Omdat het beroep gegrond is krijgt eiser een vergoeding van zijn proceskosten. De minister moet deze vergoeding betalen. Deze kosten stelt de rechtbank op grond van het Besluit proceskosten bestuursrecht voor de door een derde beroepsmatig verleende rechtsbijstand vast op € 1.750,- (1 punt voor het indienen van het beroepschrift en 1 punt voor het verschijnen ter zitting met een waarde per punt van € 875,- en een wegingsfactor 1).

Beslissing

De rechtbank:
  • verklaart het beroep gegrond;
  • vernietigt het bestreden besluit;
  • draagt de minister op binnen zes weken na de dag van verzending van deze uitspraak een nieuw besluit te nemen op de aanvraag, waarbij rekening wordt gehouden met deze uitspraak;
  • veroordeelt de minister tot betaling van € 1.750,- aan proceskosten aan eiser.
Deze uitspraak is gedaan door mr. J.J. Catsburg, rechter, in aanwezigheid van N.J. Biswane, griffier.
De uitspraak is uitgesproken in het openbaar en bekendgemaakt op:
18 oktober 2024

Informatie over hoger beroep

Een partij die het niet eens is met deze uitspraak, kan een hogerberoepschrift sturen naar de Afdeling bestuursrechtspraak van de Raad van State waarin wordt uitgelegd waarom deze partij het niet eens is met de uitspraak.
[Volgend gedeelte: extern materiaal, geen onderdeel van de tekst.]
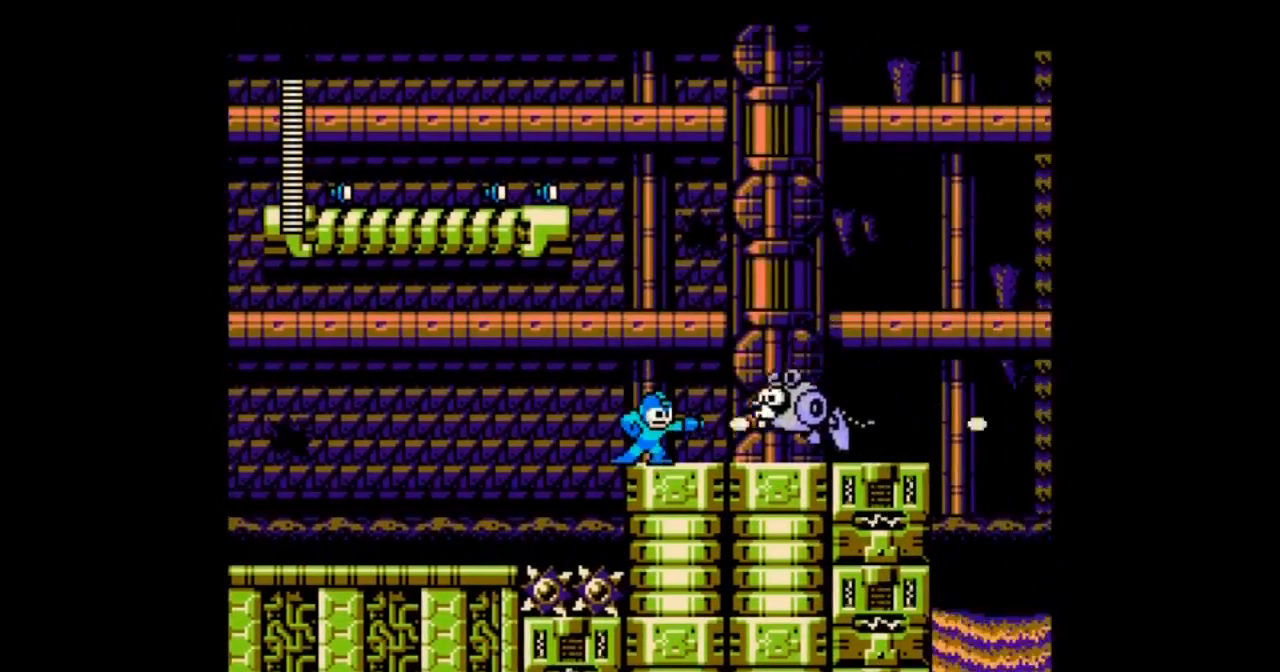
{"buttons": ["DPAD_DOWN", "DPAD_RIGHT"]}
Het hogerberoepschrift moet worden ingediend binnen 4 weken na de dag waarop deze uitspraak is verzonden. Kan de indiener de behandeling van het hoger beroep niet afwachten, omdat de zaak spoed heeft, dan kan de indiener de voorzieningenrechter van de Afdeling bestuursrechtspraak van de Raad van State vragen om een voorlopige voorziening (een tijdelijke maatregel) te treffen.